I gave my rainbow away cause he was a mean one. He used to fight with my kuhlis.


----------



## Oldman (May 25, 2009)

The shark and the gold barbs would both be on my list of suspects. The sharks usually deserve their name and I have seen my gold barbs nip fish many times their size.


----------



## Charlie_Tuna (Aug 26, 2008)

I got 1 rainbow shark and 4 Tiger barbs, so far all get along good, in a 55 gallon.


----------



## James0816 (Jun 19, 2009)

Rainbows can get a bit pesky around a community tank. Especially if he is moody. See if you can observe his behavoir for a spell. What you should see is him swimming around like nothing is going on and then out of the blue, he'll take off at someone. It's not a violence thing....it's their nature.

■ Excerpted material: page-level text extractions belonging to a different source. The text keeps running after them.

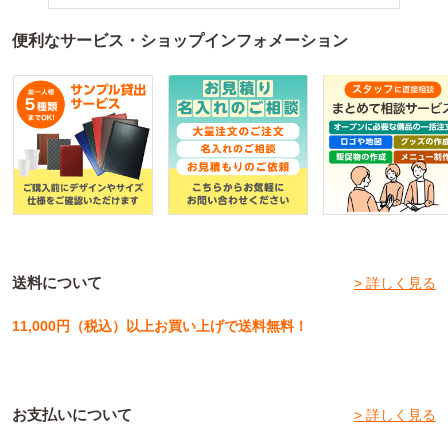
便利なサービス・ショップインフォメーション
送料について
> 詳しく見る
11,000円（税込）以上お買い上げで送料無料！
お支払いについて
> 詳しく見る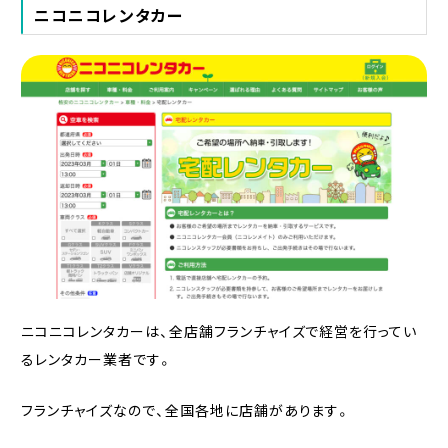
ニコニコレンタカー
ニコニコレンタカーは、全店舗フランチャイズで経営を行ってい
るレンタカー業者です。
フランチャイズなので、全国各地に店舗があります。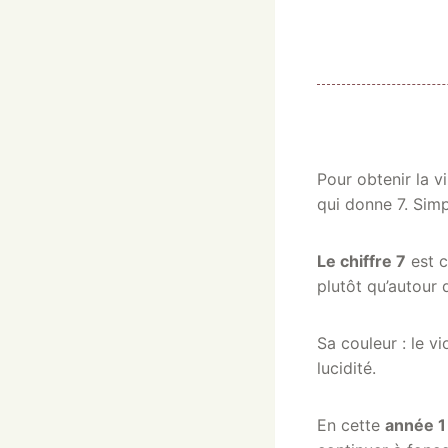
Pour obtenir la vi
qui donne 7. Simp
Le chiffre 7
est c
plutôt qu’autour 
Sa couleur : le vi
lucidité.
En cette
année 1 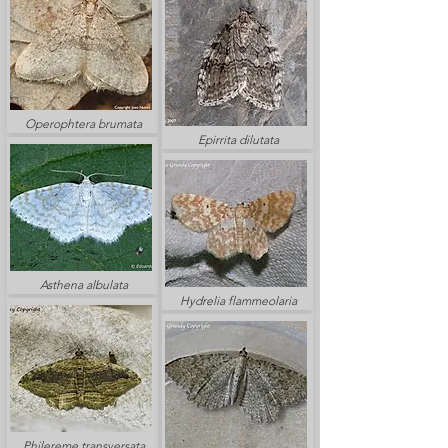
Operophtera brumata
Epirrita dilutata
Asthena albulata
Hydrelia flammeolaria
Philereme transversata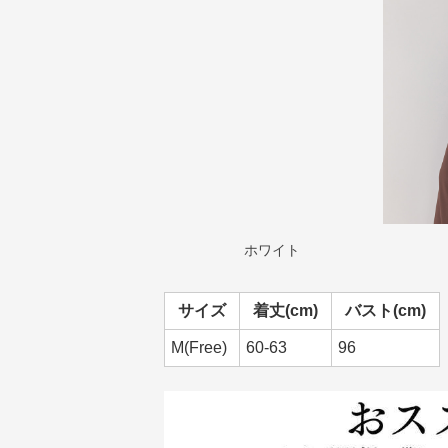
ホワイト
サイズ
着丈(cm)
バスト(cm)
M(Free)
60-63
96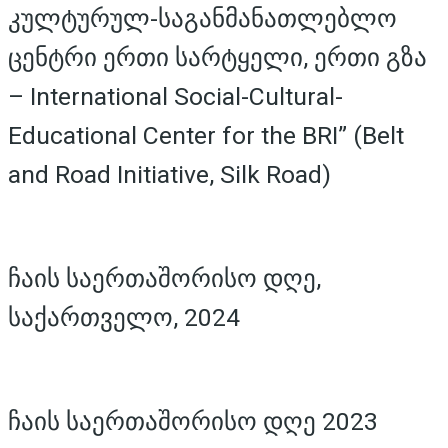
კულტურულ-საგანმანათლებლო
ცენტრი ერთი სარტყელი, ერთი გზა
– International Social-Cultural-
Educational Center for the BRI” (Belt
and Road Initiative, Silk Road)
ჩაის საერთაშორისო დღე,
საქართველო, 2024
ჩაის საერთაშორისო დღე 2023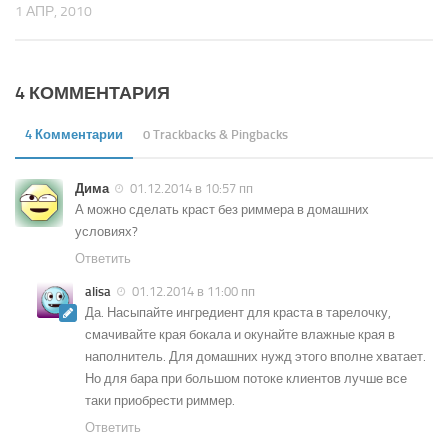
1 АПР, 2010
4 КОММЕНТАРИЯ
4 Комментарии
0 Trackbacks & Pingbacks
Дима
01.12.2014 в 10:57 пп
А можно сделать краст без риммера в домашних
условиях?
Ответить
alisa
01.12.2014 в 11:00 пп
Да. Насыпайте ингредиент для краста в тарелочку,
смачивайте края бокала и окунайте влажные края в
наполнитель. Для домашних нужд этого вполне хватает.
Но для бара при большом потоке клиентов лучше все
таки приобрести риммер.
Ответить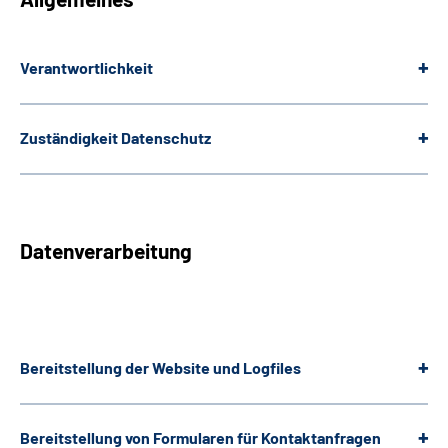
Leichte Sprache
Verantwortlichkeit
Gebärdensprache
Zuständigkeit Datenschutz
Datenverarbeitung
Bereitstellung der
Website
und
Logfiles
Bereitstellung von Formularen für Kontaktanfragen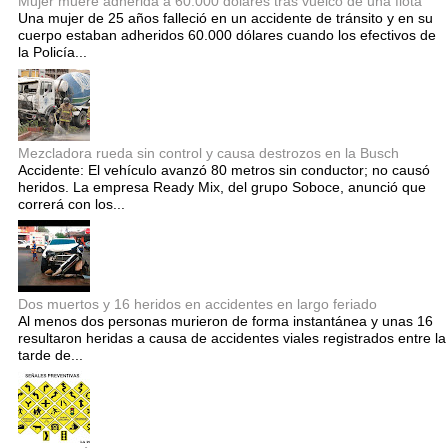
Mujer muere adherida a 60.000 dólares tras vuelco de una flota
Una mujer de 25 años falleció en un accidente de tránsito y en su
cuerpo estaban adheridos 60.000 dólares cuando los efectivos de
la Policía...
Mezcladora rueda sin control y causa destrozos en la Busch
Accidente: El vehículo avanzó 80 metros sin conductor; no causó
heridos. La empresa Ready Mix, del grupo Soboce, anunció que
correrá con los...
Dos muertos y 16 heridos en accidentes en largo feriado
Al menos dos personas murieron de forma instantánea y unas 16
resultaron heridas a causa de accidentes viales registrados entre la
tarde de...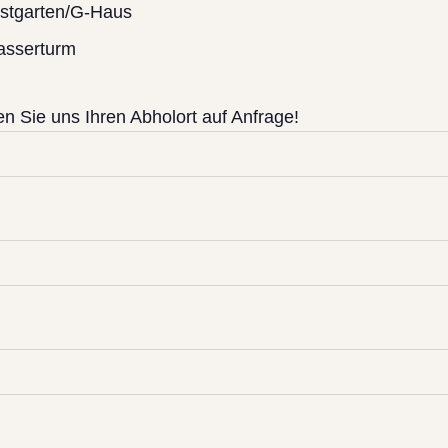
stgarten/G-Haus
sserturm
 Sie uns Ihren Abholort auf Anfrage!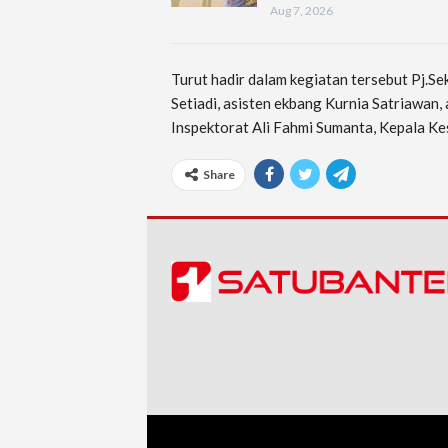
Aug 7, 2026
Turut hadir dalam kegiatan tersebut Pj.S
Setiadi, asisten ekbang Kurnia Satriawan,
Inspektorat Ali Fahmi Sumanta, Kepala Kes
Share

Can't tell ya about the Gold Barbs as I've never had them before.


----------



## WhiteGloveAquatics (Sep 3, 2009)

barbs are known fin nippers, however when they arent the bully fish of the tank they are actually quite passive and do not nip. Ive got 7 tiger barbs in with angels and my angels do more damage then the barbs could ever conjure up.


the Rainbow though, I got rid of him FAST, if he can catch a kuhli then no fish is safe.


----------



## littlekings (Nov 28, 2009)

I moved rainbow shark to less populated 29 gal with a few guppies and a female betta. Deaths stopped in larger tank. After about a week I had a dead guppy. It looks like it's the rainbow. I may have to return him. Pretty fish but I don't like 1 fish tanks and he is a 1 fish tank kind of fish. He even has plenty of hiding places and the guppies stay at the top.


----------



## James0816 (Jun 19, 2009)

They do well in semi-aggressive tanks.

What ever you do though...do not think he needs a friend and get another one. You will have mass pandamonium on your hands. ;o)


----------



## jaysinnva (Jan 2, 2009)

Our Rainbow Shark gets feisty and chases the Silver Dollars sometimes, but usually does his own thing. We've had him in there with the SDs, a Gold Gourami (and at one point an Opaline Gourami, who we moved to another tank), and Clown Loaches for a year. I guess each one's different!


----------